Den exklusiven Vertrag mit Apple zum Vertrieb des iPhones in
China hat jedoch China Unicom gewonnen. Das kleine Unternehmen
wächst derzeit unter den drei Wettbewerbern am schnellsten,
verfügt auch über die modernste Mobilfunk-Infrastruktur.
Derzeit steht eine Vertragsverlängerung zwischen Apple und
China Unicom an und es zeichnet sich ab, dass China Unicom die
Exklusivität weitere 3 Jahre zugesichert bekommt. China Mobile
muss sich daher mit Android-Geräten behelfen.
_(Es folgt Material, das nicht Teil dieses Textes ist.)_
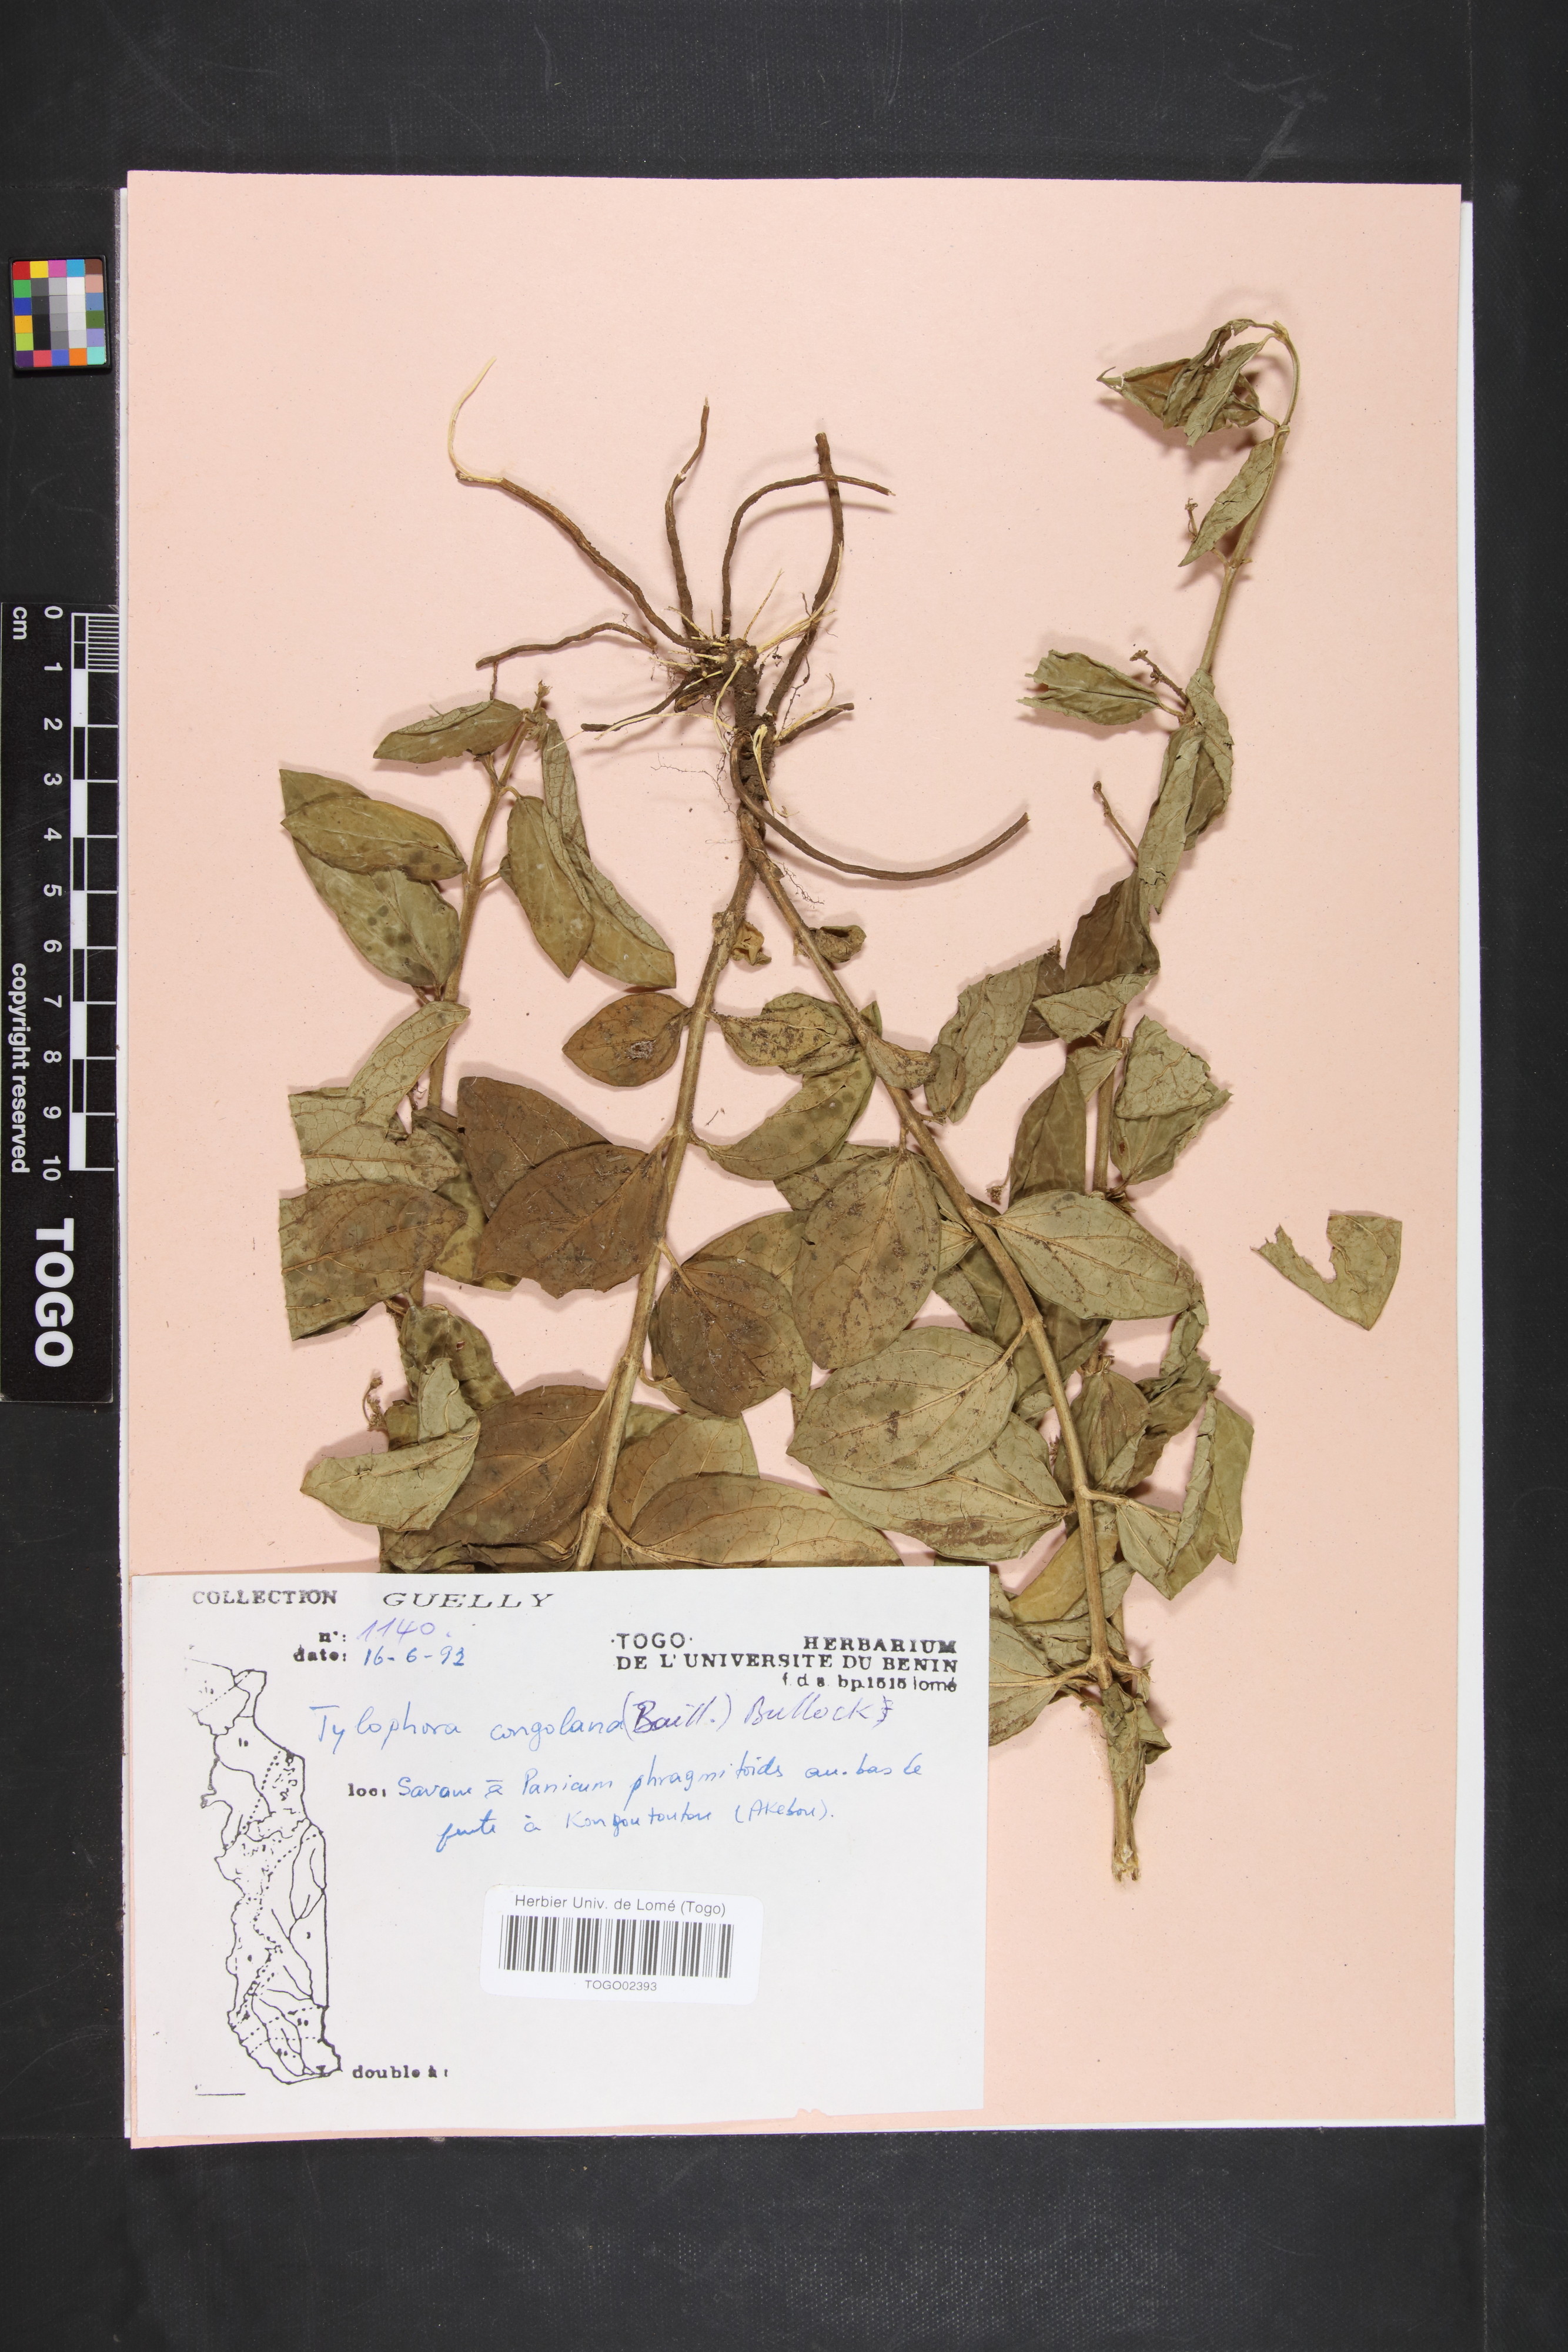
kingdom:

Ja, ich weiß, die HTC-Nutzer, die Blackberry-Fans und die
Android-Programmierer haben Listen, die mehrere Seiten lang
sind, auf denen bewiesen wird, warum das iPhone von Apple
diesen Geräten letztlich unterliegen wird. Fehlende Offenheit
des Betriebssystems, großer Datenkonsum bei der
Datenübertragung, schlechte Empfangsqualität, Bevormundung
durch Apple, ... ich kenne die Argumente. Doch nicht die
technisch Versierten kaufen das iPhone, sondern die
modebewussten Menschen mit viel Geld. Das iPhone ist ein
einfach zu bedienendes Modeaccessoire. Und bis Adroid-Systeme
mit einer vergleichbaren Gewinnmarge einen vergleichbaren
Marktanteil gewinnen, ist noch ein sehr weiter Weg.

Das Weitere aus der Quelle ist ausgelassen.